L’UE concorda nuove regole digitali radicali nel tentativo di frenare il potere delle grandi tecnologie | Tecnologia

L’Unione Europea ha raggiunto un accordo su regole digitali fondamentali per tenere a freno i “gatekeeper” online come Google e la società madre di Facebook, Meta.

I funzionari dell’UE hanno concordato alla fine di giovedì sulla formulazione del Digital Markets Act del blocco, parte di una revisione tanto attesa delle normative digitali con importanti implicazioni per il mercato tecnologico globale. L’atto, che necessita ancora di altre approvazioni, mira a impedire alle più grandi aziende tecnologiche di dominare i mercati digitali minacciando multe o addirittura la possibilità di una rottura dell’azienda.

Il regolamento prenderebbe di mira quelli che l’atto considera “gatekeeper” – società con una capitalizzazione di mercato di almeno 75 miliardi di euro (82 miliardi di dollari); almeno 45 milioni di utenti mensili; e una “piattaforma” come un’app o un social network. Ciò include aziende famose come Google, Microsoft, Meta, Amazon e Apple e siti più piccoli come Booking.com.

Prende di mira le preoccupazioni che le app siano state isolate l’una dall’altra, richiedendo che i servizi di messaggistica o le piattaforme di social media “si aprano e interagiscano con piattaforme di messaggistica più piccole”. Le aziende tecnologiche dovrebbero inoltre affrontare restrizioni più severe sull’utilizzo dei dati delle persone per annunci online mirati, una fonte primaria di entrate per artisti del calibro di Google e Facebook.

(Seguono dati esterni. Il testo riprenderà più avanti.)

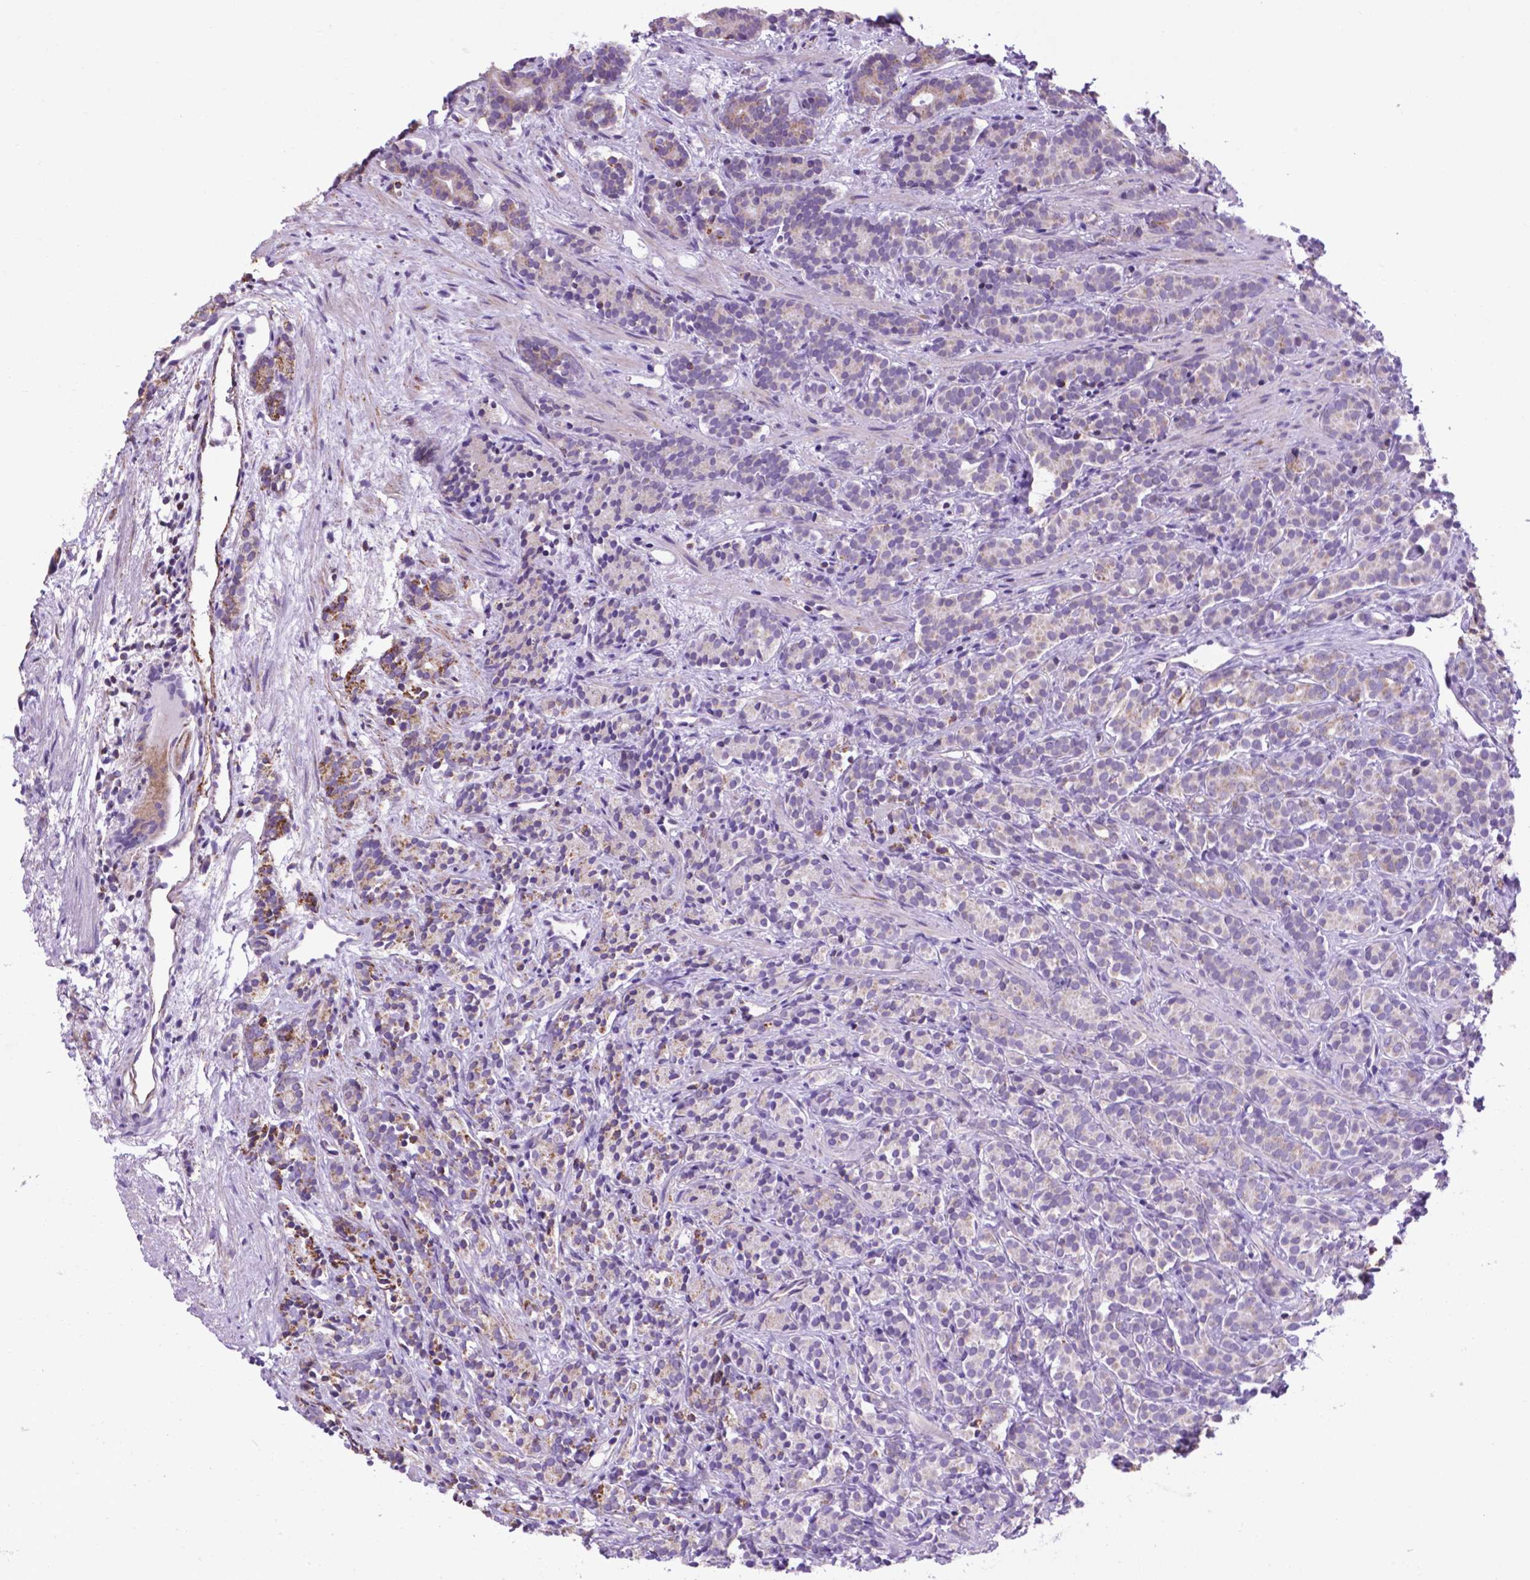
{"staining": {"intensity": "negative", "quantity": "none", "location": "none"}, "tissue": "prostate cancer", "cell_type": "Tumor cells", "image_type": "cancer", "snomed": [{"axis": "morphology", "description": "Adenocarcinoma, High grade"}, {"axis": "topography", "description": "Prostate"}], "caption": "DAB (3,3'-diaminobenzidine) immunohistochemical staining of prostate cancer demonstrates no significant staining in tumor cells. Brightfield microscopy of IHC stained with DAB (brown) and hematoxylin (blue), captured at high magnification.", "gene": "POU3F3", "patient": {"sex": "male", "age": 84}}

Le nuove regole sottolineano come l’Europa sia diventata un precursore globale negli sforzi per frenare il potere delle aziende tecnologiche attraverso un assalto di indagini antitrust, normative rigorose sulla privacy dei dati e regole proposte per aree come l’intelligenza artificiale.

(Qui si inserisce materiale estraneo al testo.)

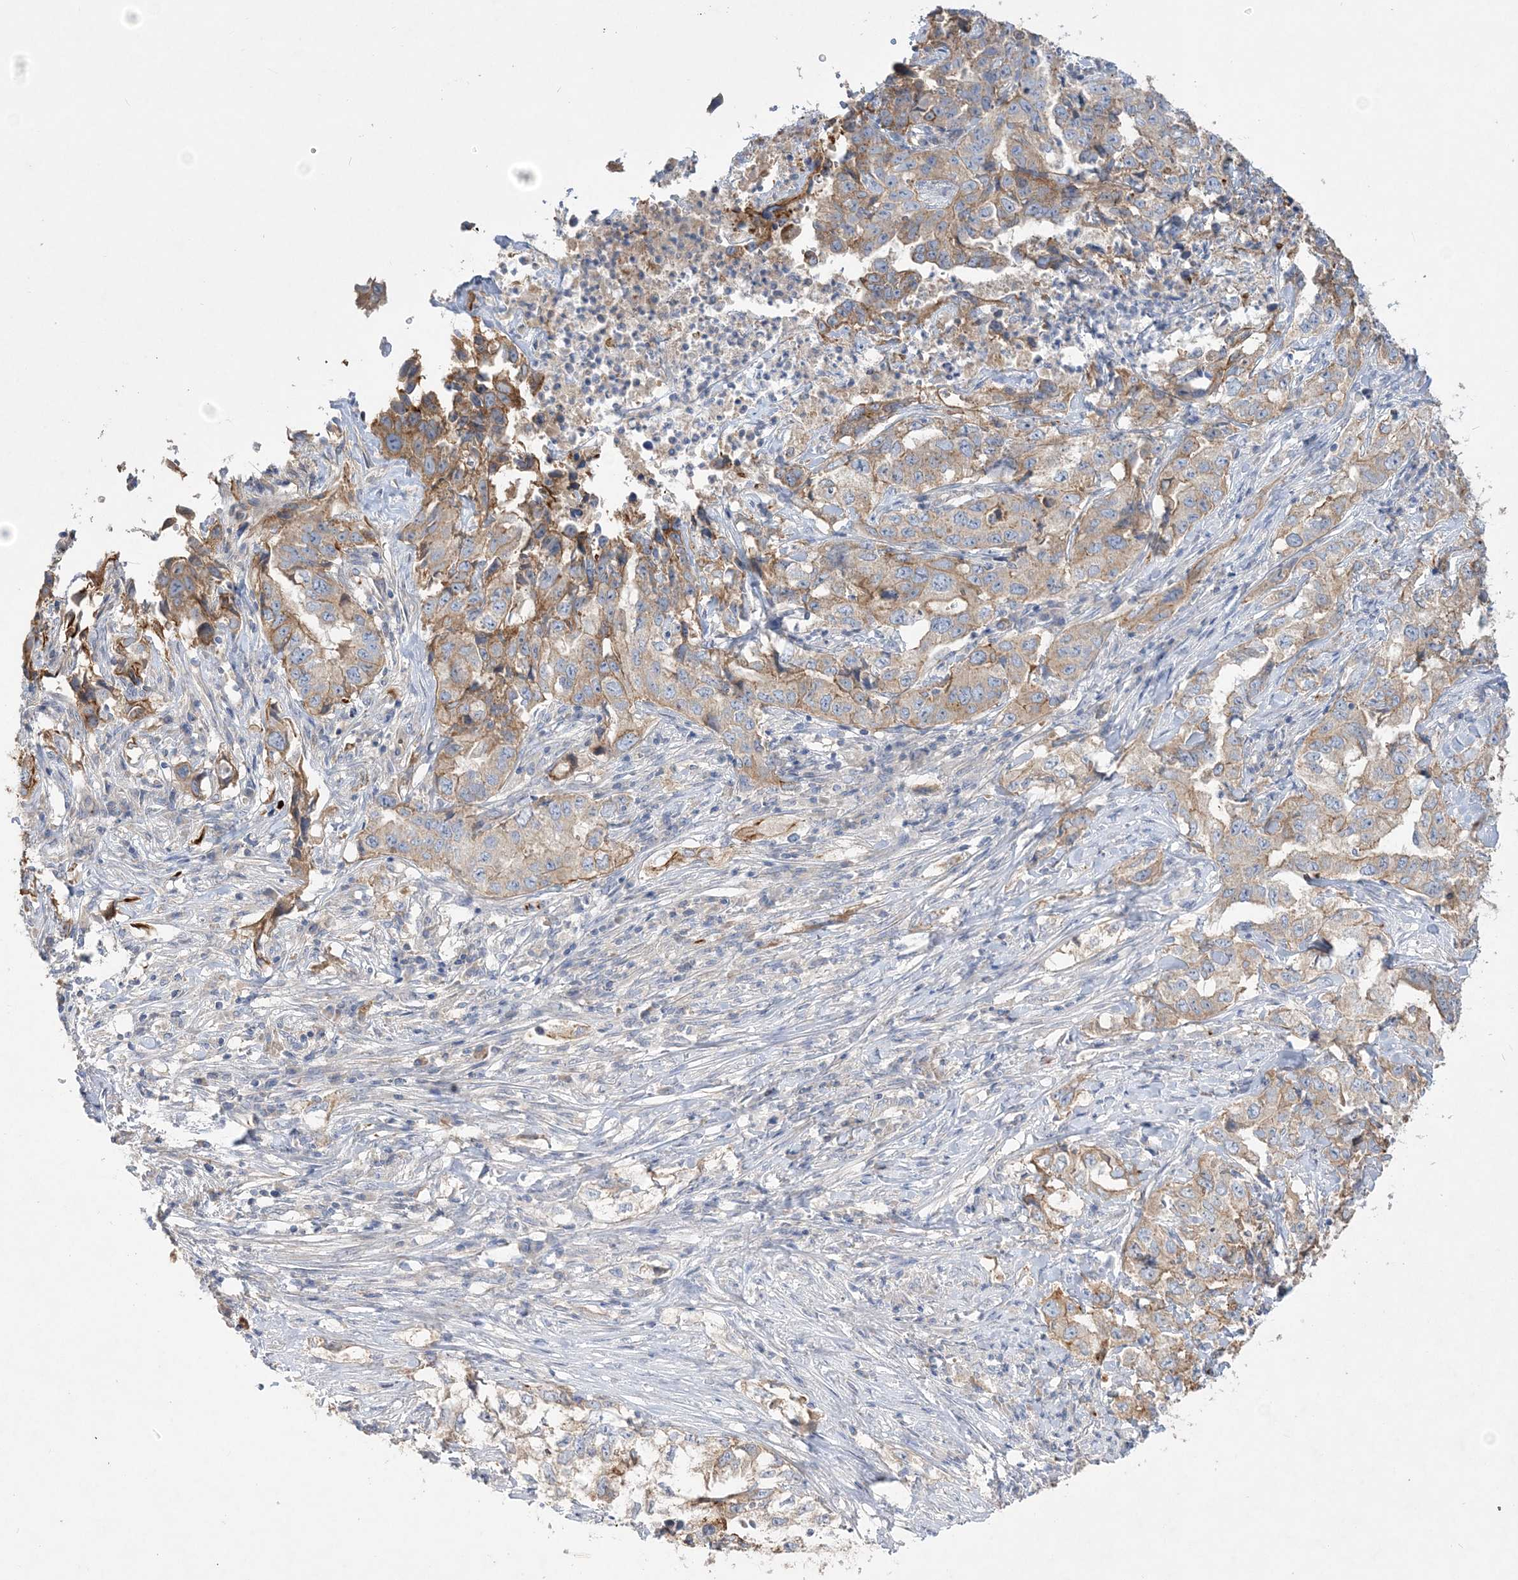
{"staining": {"intensity": "moderate", "quantity": ">75%", "location": "cytoplasmic/membranous"}, "tissue": "lung cancer", "cell_type": "Tumor cells", "image_type": "cancer", "snomed": [{"axis": "morphology", "description": "Adenocarcinoma, NOS"}, {"axis": "topography", "description": "Lung"}], "caption": "Immunohistochemical staining of human lung cancer reveals medium levels of moderate cytoplasmic/membranous protein positivity in about >75% of tumor cells.", "gene": "ADCK2", "patient": {"sex": "female", "age": 51}}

“Quello su cui abbiamo deciso ieri darà inizio a una nuova era nella regolamentazione tecnologica”, ha dichiarato venerdì il legislatore dell’Unione europea Andreas Schwab in una conferenza stampa.

L’Organizzazione europea dei consumatori, o BEUC, ha accolto con favore l’accordo, affermando che aiuterebbe i consumatori creando mercati digitali più equi e competitivi.

Le aziende tecnologiche erano meno entusiaste.

Apple ha affermato di essere preoccupata che parti del Digital Markets Act “creeranno inutili vulnerabilità di privacy e sicurezza per i nostri utenti, mentre altri ci proibiranno di addebitare la proprietà intellettuale in cui investiamo molto”.

Google ha affermato che studierà il testo e lavorerà con le autorità di regolamentazione per implementarlo. “Sebbene sosteniamo molte delle ambizioni del DMA in merito alla scelta dei consumatori e all’interoperabilità, rimaniamo preoccupati che alcune delle regole possano ridurre l’innovazione e la scelta a disposizione degli europei”, ha affermato la società.

Amazon ha detto che stava rivedendo cosa significano le regole per i suoi clienti. Facebook non ha risposto a una richiesta di commento.

L’atto include una serie di misure accattivanti che potrebbero scuotere il modo in cui operano le grandi aziende tecnologiche.

Le aziende non sarebbero autorizzate a classificare i propri prodotti o servizi più in alto rispetto a quelli di altri nei risultati di ricerca online o riutilizzare i dati raccolti da servizi diversi.

I dati personali di un utente non possono essere combinati per annunci mirati a meno che non venga fornito “consenso esplicito”.

I servizi di messaggistica e le piattaforme di social media devono collaborare tra loro per evitare il dominio di poche aziende che hanno già stabilito grandi reti di utenti. Ciò apre la possibilità, ad esempio, che gli utenti di Telegram o Signal possano scambiare messaggi con gli utenti di WhatsApp.

Le violazioni potrebbero essere punite con sanzioni pecuniarie: fino al 10% del reddito annuo di un’azienda. In caso di recidiva, può essere inflitta una multa fino al 20% del fatturato mondiale. Ciò potrebbe portare a miliardi di dollari per le ricche società della Silicon Valley.

I negoziatori del Parlamento europeo e del Consiglio, che rappresenta i 27 paesi membri dell’UE, hanno raggiunto l’accordo dopo mesi di colloqui. Ora deve essere approvato dal Consiglio e dal Parlamento europeo.